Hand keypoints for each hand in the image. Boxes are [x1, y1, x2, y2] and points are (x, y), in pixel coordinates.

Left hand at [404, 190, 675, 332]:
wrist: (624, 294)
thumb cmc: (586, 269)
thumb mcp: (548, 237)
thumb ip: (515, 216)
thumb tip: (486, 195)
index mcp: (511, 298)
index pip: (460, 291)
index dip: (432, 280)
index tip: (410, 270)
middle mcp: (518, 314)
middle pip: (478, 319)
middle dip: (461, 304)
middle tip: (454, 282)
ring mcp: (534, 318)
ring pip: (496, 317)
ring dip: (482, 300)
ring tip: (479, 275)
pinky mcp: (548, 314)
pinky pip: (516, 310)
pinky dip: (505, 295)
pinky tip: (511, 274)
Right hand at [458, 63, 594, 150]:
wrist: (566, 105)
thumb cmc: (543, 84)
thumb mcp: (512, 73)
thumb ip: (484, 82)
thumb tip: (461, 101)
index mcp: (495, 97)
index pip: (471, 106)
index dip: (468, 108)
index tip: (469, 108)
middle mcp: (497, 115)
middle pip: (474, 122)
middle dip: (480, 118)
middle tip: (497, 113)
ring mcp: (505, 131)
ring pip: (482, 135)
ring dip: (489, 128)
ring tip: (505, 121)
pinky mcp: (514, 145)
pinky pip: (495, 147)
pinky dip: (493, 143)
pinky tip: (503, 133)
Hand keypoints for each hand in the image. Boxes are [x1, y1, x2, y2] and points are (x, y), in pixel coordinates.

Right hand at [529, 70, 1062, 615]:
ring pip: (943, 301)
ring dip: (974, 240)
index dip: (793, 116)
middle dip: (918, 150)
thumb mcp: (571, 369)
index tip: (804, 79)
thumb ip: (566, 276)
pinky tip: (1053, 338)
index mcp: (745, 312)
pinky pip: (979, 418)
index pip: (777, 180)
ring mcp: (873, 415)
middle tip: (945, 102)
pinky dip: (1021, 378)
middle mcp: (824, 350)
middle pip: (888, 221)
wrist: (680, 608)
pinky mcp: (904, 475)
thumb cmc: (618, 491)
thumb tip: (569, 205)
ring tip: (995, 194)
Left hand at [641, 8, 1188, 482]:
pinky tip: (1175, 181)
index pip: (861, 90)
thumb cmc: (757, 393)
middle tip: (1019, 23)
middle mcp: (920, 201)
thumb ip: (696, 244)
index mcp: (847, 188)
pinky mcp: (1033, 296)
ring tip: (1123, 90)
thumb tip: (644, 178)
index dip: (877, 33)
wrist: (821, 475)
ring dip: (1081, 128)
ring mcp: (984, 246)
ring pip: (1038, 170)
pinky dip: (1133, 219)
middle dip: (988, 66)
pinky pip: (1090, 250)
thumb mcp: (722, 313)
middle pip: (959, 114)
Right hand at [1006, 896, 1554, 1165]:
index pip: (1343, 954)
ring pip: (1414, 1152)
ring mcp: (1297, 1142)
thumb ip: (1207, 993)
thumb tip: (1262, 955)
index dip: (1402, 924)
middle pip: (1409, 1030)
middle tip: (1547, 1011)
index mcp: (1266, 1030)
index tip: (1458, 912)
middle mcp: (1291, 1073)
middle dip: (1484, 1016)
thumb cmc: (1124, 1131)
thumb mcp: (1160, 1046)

◆ EXERCISE PROMPT: Every line of the records above needs to be given again exactly.

◆ REPLY:
Hand keypoints for each hand in the image. Boxes are [x1, y1, x2, y2] and points are (x, y), in pixel coordinates.

Left hand at [404, 190, 675, 332]:
wrist: (624, 294)
thumb cmc: (586, 269)
thumb mcp: (548, 237)
thumb ip: (515, 216)
thumb tip: (486, 195)
index mcp: (511, 298)
index pip: (460, 291)
index dip: (432, 280)
index tip: (410, 270)
middle mcp: (518, 314)
middle pip: (478, 319)
middle dip: (461, 304)
middle tip: (454, 282)
ring mcp: (534, 318)
ring pip: (496, 317)
ring dip: (482, 300)
ring tip: (479, 275)
pinky mcp: (548, 314)
pinky pip: (516, 310)
pinky dip: (505, 295)
pinky tip: (511, 274)
Right hand at [458, 63, 594, 150]:
wrist: (566, 105)
thumb cmc: (543, 84)
thumb mcp: (512, 73)
thumb ip: (484, 82)
thumb tip: (461, 101)
index mcp: (495, 97)
index pip: (471, 106)
index dip: (468, 108)
index tip: (469, 108)
middle mcp: (497, 115)
middle pip: (474, 122)
middle dip: (480, 118)
middle tip: (497, 113)
ring mcp: (505, 131)
ring pip: (482, 135)
ring dip: (489, 128)
ring tip: (505, 121)
pinky mcp: (514, 145)
pinky pip: (495, 147)
pinky dip: (493, 143)
pinky tip: (503, 133)
Hand keypoints for each hand in the image. Boxes are [x1, y1, x2, y2] and points are (x, y), in pixel coordinates.

Right hand at [529, 70, 1062, 615]:
ring pip: (943, 301)
ring dip: (974, 240)
index dip: (793, 116)
middle dip: (918, 150)
thumb mcp: (571, 369)
index tip: (804, 79)
thumb ip: (566, 276)
pinky tip: (1053, 338)
index mcp: (745, 312)
pinky pip: (979, 418)
index pip: (777, 180)
ring mcp: (873, 415)
middle tip: (945, 102)
pinky dip: (1021, 378)
middle mcp: (824, 350)
middle pip: (888, 221)
wrist: (680, 608)
pinky mcp: (904, 475)
thumb cmc: (618, 491)
thumb tip: (569, 205)
ring tip: (995, 194)
Left hand at [641, 8, 1188, 482]:
pinky tip: (1175, 181)
index pip: (861, 90)
thumb cmc: (757, 393)
middle tip: (1019, 23)
middle mcp: (920, 201)
thumb ip: (696, 244)
index mcp: (847, 188)
pinky mcp: (1033, 296)
ring tip: (1123, 90)
thumb tip: (644, 178)
index dip: (877, 33)
wrist: (821, 475)
ring dip: (1081, 128)
ring mcp: (984, 246)
ring pip: (1038, 170)
pinky dip: (1133, 219)
middle dip: (988, 66)
pinky pip: (1090, 250)
thumb mcp: (722, 313)
middle pip: (959, 114)
Right hand at [1006, 896, 1554, 1165]:
index pip: (1343, 954)
ring pip: (1414, 1152)
ring mcp: (1297, 1142)
thumb ip: (1207, 993)
thumb tip: (1262, 955)
index dip: (1402, 924)
middle pip: (1409, 1030)
middle tip: (1547, 1011)
index mcp: (1266, 1030)
index tip: (1458, 912)
middle mcp: (1291, 1073)
middle dip: (1484, 1016)
thumb cmc: (1124, 1131)
thumb mcp: (1160, 1046)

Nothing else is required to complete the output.